### PROVIDED TEXT
= = = =

Now that we understand the structure of Ethereum's state let's explore how to verify a USDC balance with proof. USDC, one of the most widely used tokens on Ethereum, serves as an excellent example of how to utilize Ethereum's state architecture.

The Verification Challenge

At its core, this process relies on two essential elements:

  1. Block Header: The primary source of trust from Ethereum, containing the state root hash, which serves as the entry point to all account states for the block.
  2. State Proofs: Cryptographic proofs that link our data to the trusted block.

To verify a USDC balance, we utilize:

  1. Account Proof: Confirms the existence of USDC's contract and its storage root in the state trie.
  2. Storage Proof: Validates that the balance exists at the specified slot in USDC's storage trie.

The authenticity of the block header is crucial; without it, the proofs become meaningless if we are verifying against a manipulated block.

Proof verification flow

Breaking Down USDC Storage

Every smart contract on Ethereum has its persistent storage area, functioning as a vast key-value store where:

  • Each slot is 32 bytes long
  • The contract's actual implementation determines slots emplacement
  • Data is persistent across transactions

While ERC20 tokens adhere to a standard interface, their storage layout differs for all implementations. Instead, it varies depending on the specific implementation, highlighting the need for developers to be flexible and adaptable in their designs.

The unique storage slot for accessing a specific user's balance in USDC is computed by concatenating the user's address with USDC's balance slot (9) and then applying Ethereum's robust and secure cryptographic hash function, keccak256. The resulting hash, a unique and deterministic value, determines the precise location of the balance in the contract's storage.

USDC storage slots

Extracting and Building Proofs

To verify a balance, we need to:

  1. Find the Balance Location
# Compute the exact storage slot for user's balance
storage_slot = keccak256(user_address, 9))  # 9 is USDC's balance slot
  1. Extract the Complete Proof Chain
# Get both account and storage proofs
proof = web3.eth.get_proof(
    USDC_ADDRESS,          # Contract address
    [storage_slot],        # Storage slot we want
    block_number          # Block we're interested in
)

The eth_getProof call returns:

  • Account proof (path from state root to USDC contract)
  • Storage proof (path from contract storage root to balance)
  • All are RLP-encoded

This decoding and verification process can be implemented both off-chain and on-chain. Various libraries and tools exist to handle these operations, making it easier now that we understand the underlying concepts. Whether working with Python for proof generation or Solidity for on-chain verification, the process follows the same logical flow:

  • Decode each piece of data via RLP
  • Verify its hash matches our expectations, by comparing to the parent hash.

= = = =

### YOUR TASK
Rewrite the part of the USDC proof text starting with "1. Find the" and going on through "to USDC contract)", putting "block_height" wherever "block_number" appears.

### AVAILABLE DATA
= = = =

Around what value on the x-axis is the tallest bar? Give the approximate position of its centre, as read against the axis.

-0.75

= = = =

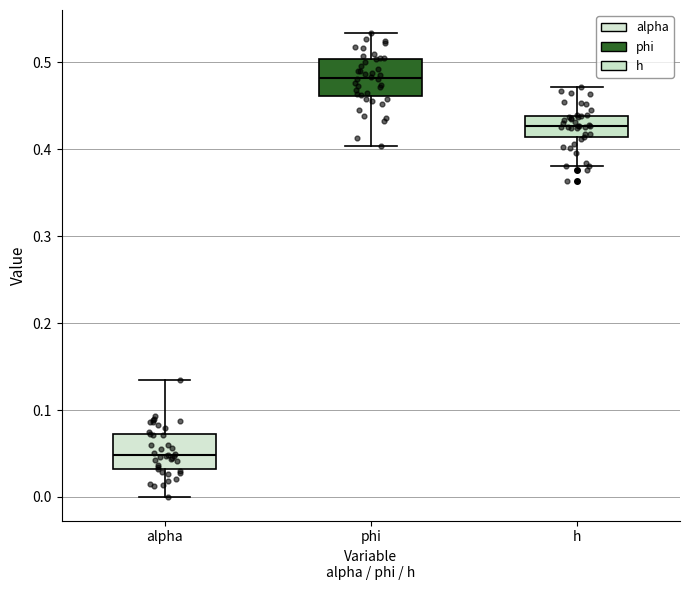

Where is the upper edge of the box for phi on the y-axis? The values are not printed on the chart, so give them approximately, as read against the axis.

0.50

= = = =

### YOUR RESPONSE
1. Find the Balance Location
# Compute the exact storage slot for user's balance
storage_slot = keccak256(user_address, 9))  # 9 is USDC's balance slot
  1. Extract the Complete Proof Chain
# Get both account and storage proofs
proof = web3.eth.get_proof(
    USDC_ADDRESS,          # Contract address
    [storage_slot],        # Storage slot we want
    block_height          # Block we're interested in
)

The eth_getProof call returns:

  • Account proof (path from state root to USDC contract)